Reality Check: Claims of that reform will encourage abortions at school “sex clinics” are absurd

Last night Minnesota Congresswoman Michele Bachmann questioned health insurance reform, raising the spectre of school-based "sex clinics" that would take students to "have their abortion, be back and go home on the school bus that night":
It means that parents will never know what kind of counsel and treatment that their children are receiving.  And as a matter of fact, the bill goes on to say what's going to go on -- comprehensive primary health services, physicals, treatment of minor acute medical conditions, referrals to follow-up for specialty care -- is that abortion? Does that mean that someone's 13 year-old daughter could walk into a sex clinic, have a pregnancy test done, be taken away to the local Planned Parenthood abortion clinic, have their abortion, be back and go home on the school bus that night? Mom and dad are never the wiser.
The absurdity of this claim earns high honors from Politifact, a non-partisan research organization: Pants on Fire!
Critics of the Democratic health care proposal have been increasingly raising concerns that the plan would provide taxpayer-subsidized abortions (a claim we address here).
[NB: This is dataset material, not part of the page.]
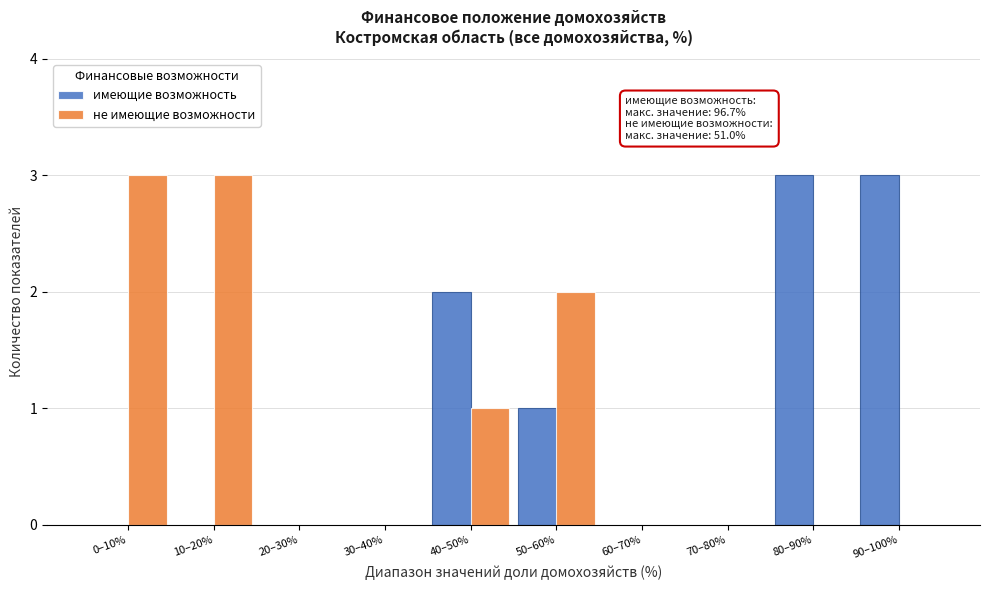

Reading right to left, extract all data points from this chart.

имеющие возможность: 90–100%=3	80–90%=3	70–80%=0	60–70%=0	50–60%=1	40–50%=2	30–40%=0	20–30%=0	10–20%=0	0–10%=0
не имеющие возможности: 90–100%=0	80–90%=0	70–80%=0	60–70%=0	50–60%=2	40–50%=1	30–40%=0	20–30%=0	10–20%=3	0–10%=3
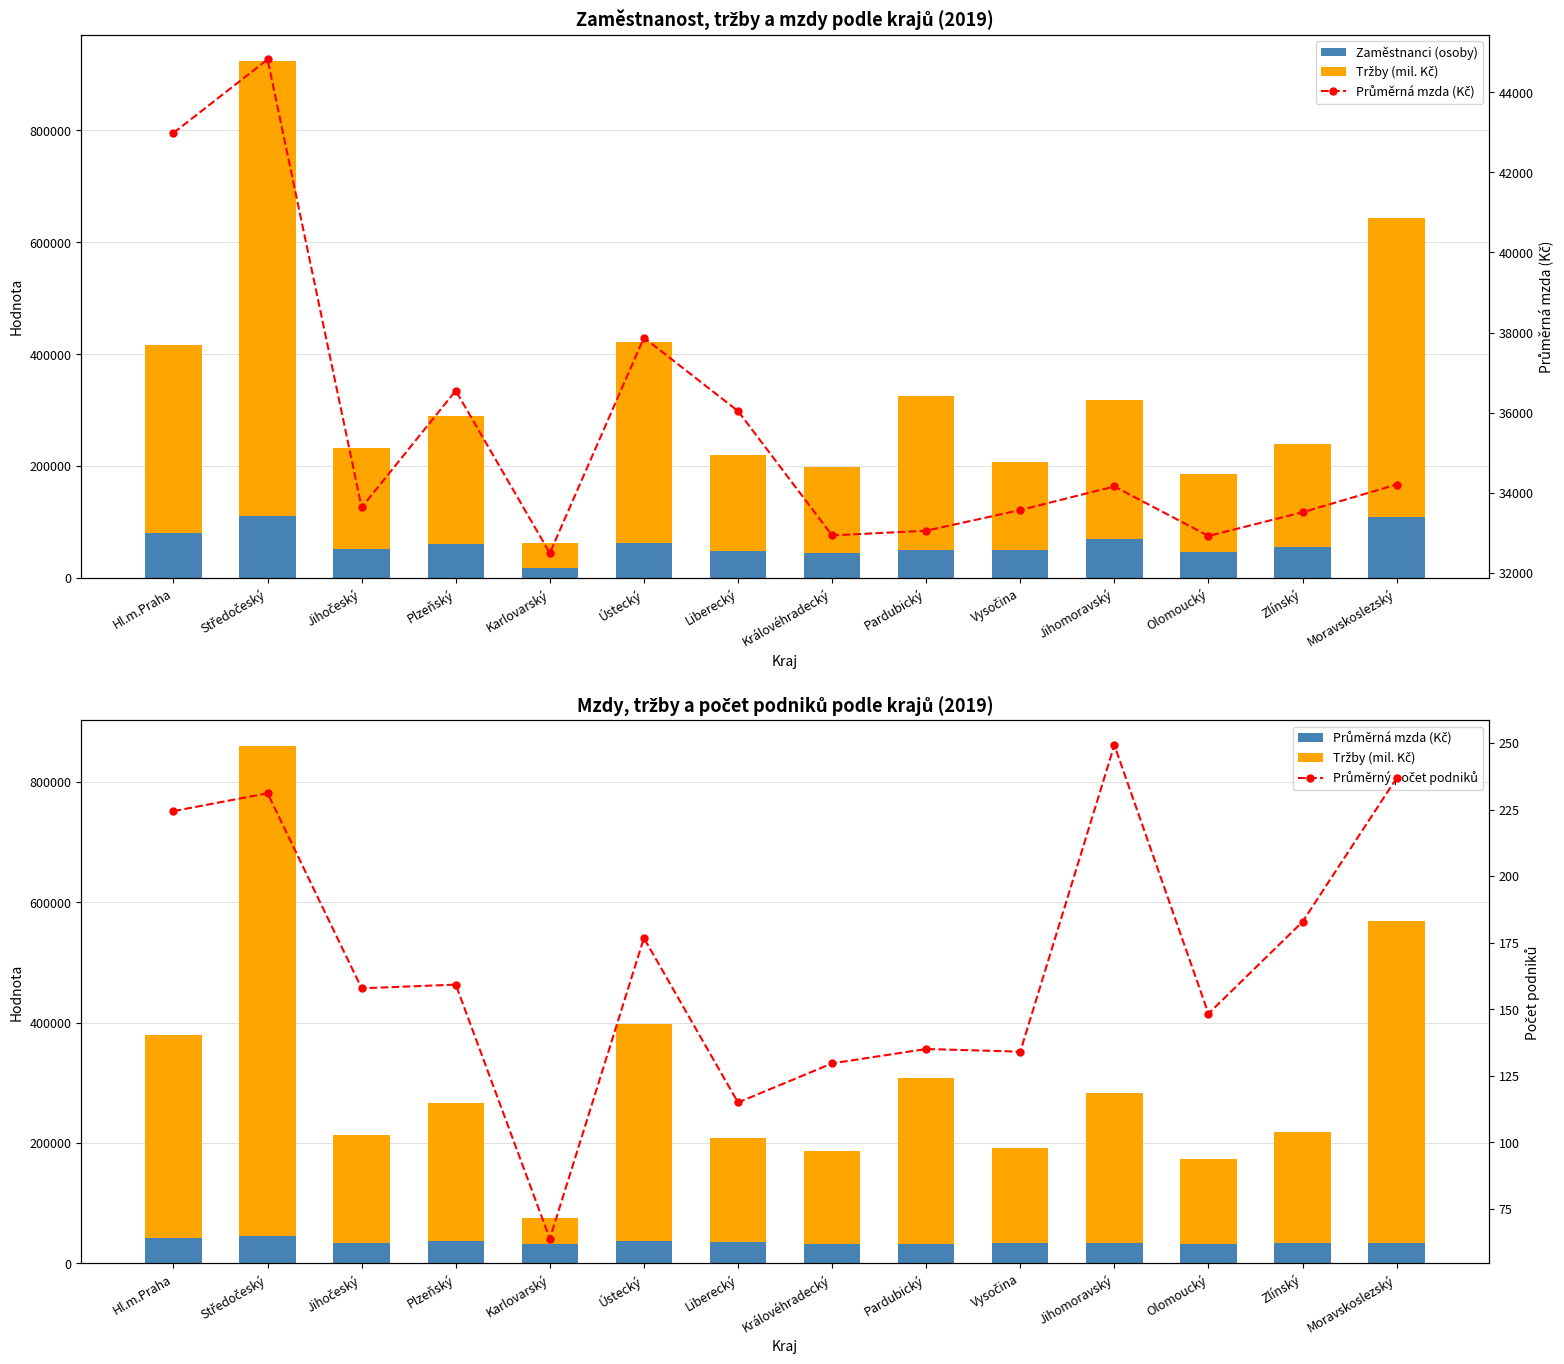

What is the difference between the second highest and second lowest values in the Průměrný počet podniků series?

121.9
The Liberty Counsel, a conservative group, puts a different twist on that concern, alleging that Page 992 of the bill "will establish school-based 'health' clinics. Your children will be indoctrinated and your grandchildren may be aborted!"
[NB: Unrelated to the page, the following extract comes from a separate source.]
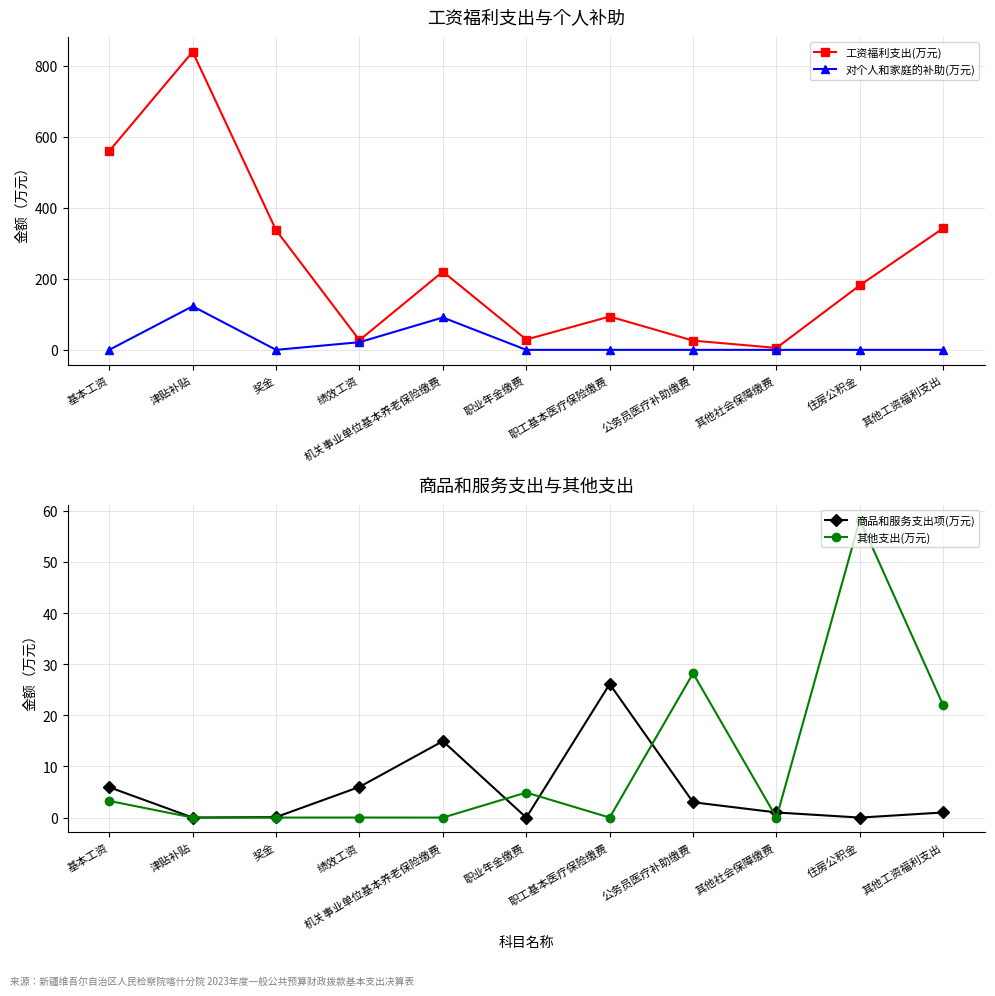

True or false: 其他支出(万元) and 对个人和家庭的补助(万元) cross at least once.

True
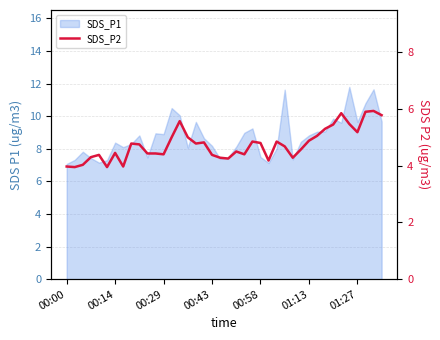

The value at 00:43 is 4.4. True or false?

True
The claim comes from a long list of items allegedly in the bill that is posted on the group's Web site and has been widely circulated in a chain e-mail. The list looks a lot like one that we checked in July, based partly on blog postings by Peter Fleckenstein on his blog Common Sense from a Common Man . In fact, the Liberty Counsel says it adapted its memo from Fleckenstein's original work.

 

We spoke with Sarah Speller at the Liberty Counsel, who told us that the group had been getting a lot of calls about the memo and that everyone there was very busy as a result. However, she assured us that "as far as our office can tell, everything in the overview is accurate. That's about all I can tell you," she said. "I'm just relaying what I've been told to say."
That's not persuasive. We see no language in the three main versions of the bill that would allow school-based clinics, which have a long history of providing basic health services to underprivileged students, to provide abortions. Nor would the clinics even be new — they have been around for three decades. So we rate the claim Pants on Fire!